TU Ilmenau weiht bedeutenden Forschungspark ein

10.06.2009 - (idw) Technische Universität Ilmenau

Mit dem ersten Spatenstich weiht die Technische Universität Ilmenau zusammen mit Instituten der Fraunhofer Gesellschaft einen Forschungspark ein, der drei Wissenschaftsprojekten der Zukunft die nötige Infrastruktur bietet. Die Vorhaben betreffen maritime Systeme, die Energieversorgung und den digitalen Rundfunk. Maritime Systeme

Die Rohstoffknappheit und steigende Kosten für deren Beschaffung zwingen den Menschen, die Suche nach Energiequellen auch auf die Weltmeere auszudehnen. Aktuelle Forschungsprojekte des Bundes wie SUGAR und ISUP forcieren die Gewinnung von Methanhydrat und die Entwicklung von Unterwasser-Erdöl- bzw. Erdgasproduktionssystemen. Die Erforschung von Lagerstätten und der Bau von Kabeltrassen erfordern hochtechnisierte U-Boote. Im neuen Forschungspark soll ein großes Wasserbecken entstehen, das der Erprobung solcher Unterwasserfahrzeuge dient. In dem Becken mit einer Größe von 12 x 8 x 3 Metern werden künftig neuartige Führungs-Systeme sowie neue Antriebs- und Docking-Konzepte für Unterwasserfahrzeuge getestet. Autonome, also unbemannte U-Boote sind auch für den Freistaat Thüringen mit seinen mehr als 70 Talsperren interessant; sie können sie zum Beispiel zur Vermessung und Inspektion von Talsperrenböden und Bauwerken genutzt werden.

Die Energieversorgung

Der in Zukunft weltweit drastisch steigende Energiebedarf stellt eine große Herausforderung für die Menschheit dar. Um ihn zu befriedigen, müssen neue Technologien forciert werden, etwa zur Speicherung elektrischer Energie oder zur optimalen Systemintegration durch den Einsatz von Informations- und Kommunikationstechnologien. Dazu hatten die TU Ilmenau und Fraunhofer erst im vergangenen Jahr gemeinsam das bundesweit einmalige IuK-Energielabor in Betrieb genommen. Daran angebunden entsteht im neuen Forschungspark ein einzigartiger Echtzeitnetzsimulator mit dezentralen Erzeugern, Speichern und Abnehmern wie z.B. Wind und Photovoltaik.
Die Probleme rund um die Energieversorgung der Zukunft gehen die Partner mit "Smart Grids" an, also mit einer klugen Stromerzeugung, intelligent ausgelegten Transportwegen und einem cleveren Lastmanagement. Dazu werden in Ilmenau künftig Kommunikationstechnologien und -strategien in der Praxis getestet.

Digitaler Rundfunk

Für die wissenschaftliche Arbeit im Bereich digitaler Rundfunk wird im Forschungspark eine 50 Meter hohe Antenne errichtet. Digitaler Rundfunk verbreitet sich weltweit rasant. So genannte drahtlose Verteilsysteme werden es in Zukunft ermöglichen, Medienangebote schnell und kostengünstig an möglichst viele Menschen zu übertragen. Die Ilmenauer Forschung im Bereich digitaler Rundfunk birgt weltweit ein gigantisches Vermarktungspotenzial. Satellitengestützte Übertragungsverfahren haben ein ähnlich hohes Potenzial, sich am Markt durchzusetzen wie das Digitale Terrestrische Fernsehen DVBT.

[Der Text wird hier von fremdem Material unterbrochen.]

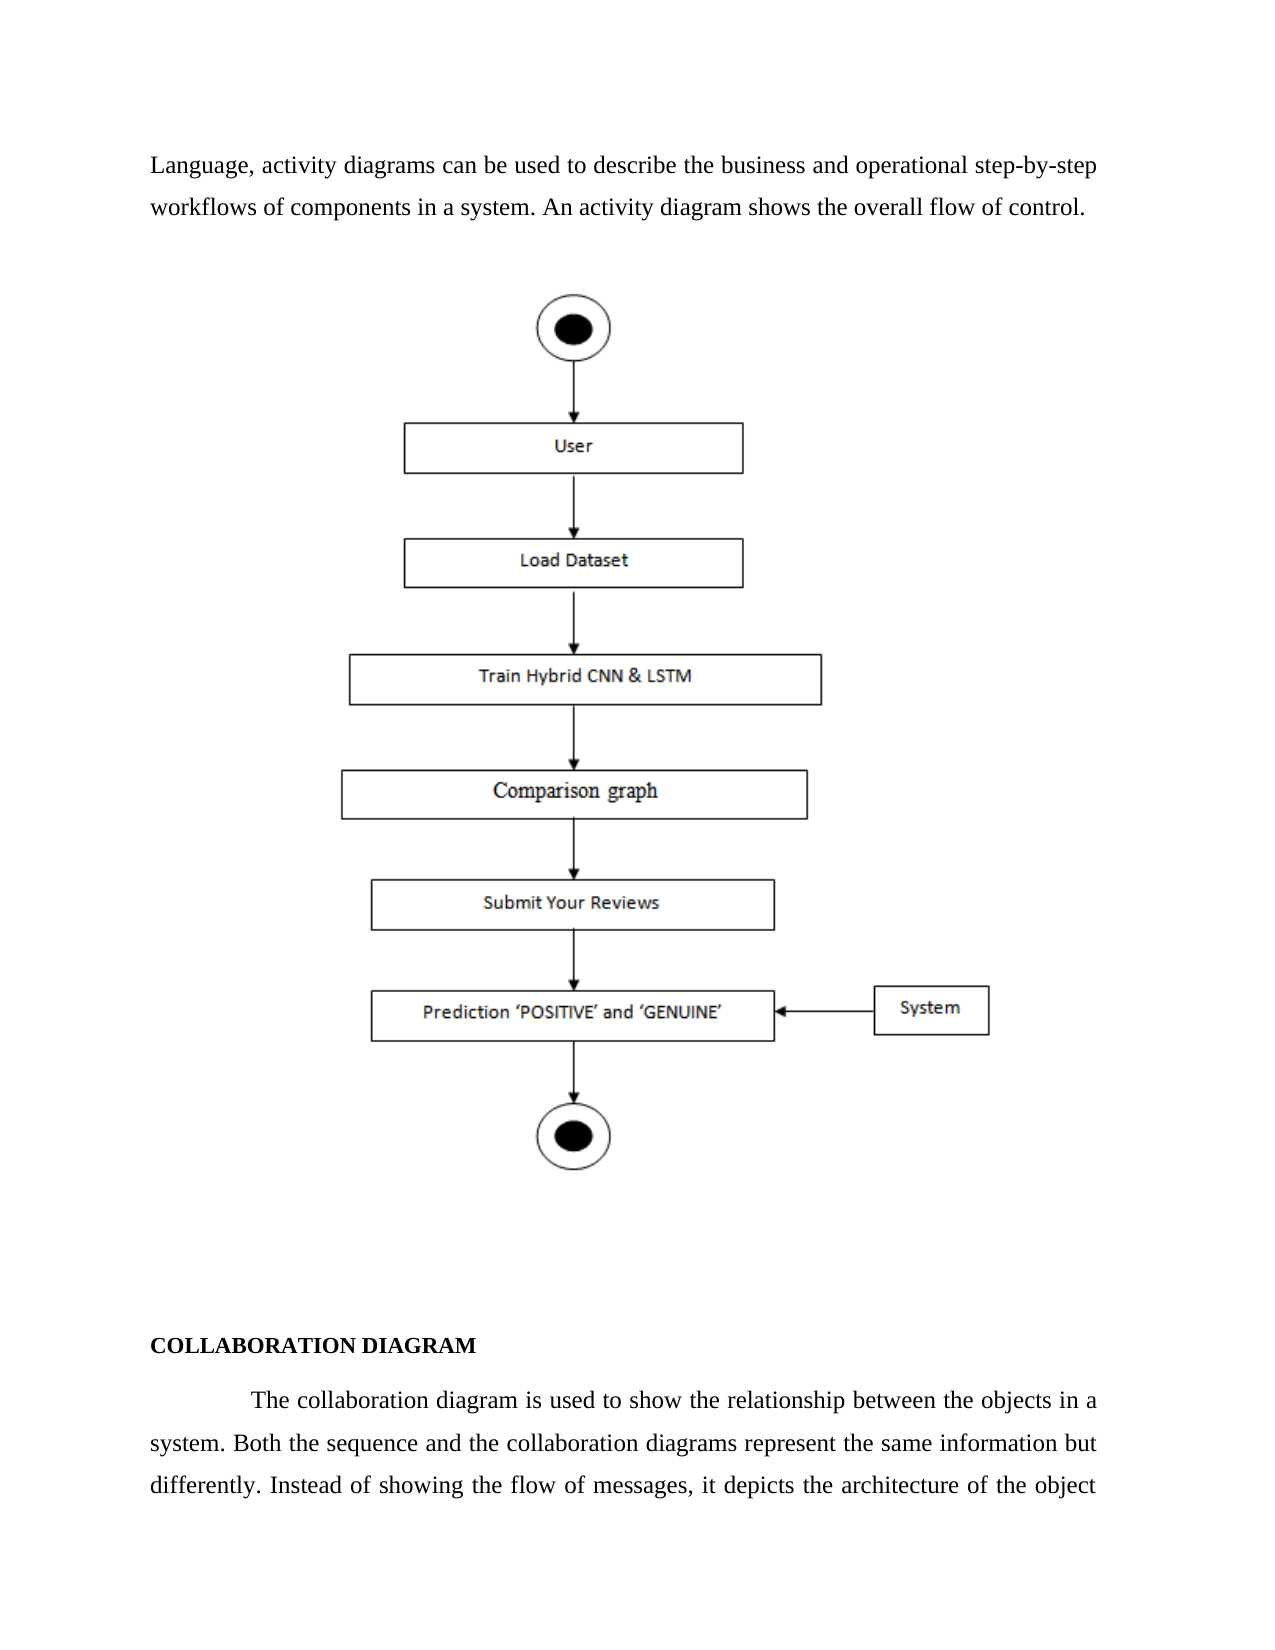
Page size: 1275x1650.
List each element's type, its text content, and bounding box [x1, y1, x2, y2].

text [150, 150, 1098, 221]
picture [261, 260, 1014, 1175]
text COLLABORATION DIAGRAM [150, 1333, 1125, 1359]
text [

Alle drei Forschungsbereiche sind so ausgerichtet, dass die Wissenschaftler auch untereinander Synergien nutzen können. Wenn etwa mehrere U-Boote zusammenarbeiten, können Aufgaben schneller und besser als mit einzelnen Fahrzeugen gelöst werden. Dazu müssen sie kommunizieren. So sind beispielsweise die Forschungsschwerpunkte "Maritime Systeme" und "Digitaler Rundfunk" miteinander verzahnt.

Die Forschungspark am Vogelherd wird bis zum 30. November dieses Jahres fertig gestellt.

Der erste Spatenstich erfolgt in Anwesenheit des Thüringer Kultusministers Bernward Müller am Freitag, 12. Juni, um 10.00 Uhr, Am Vogelherd 50 in Ilmenau.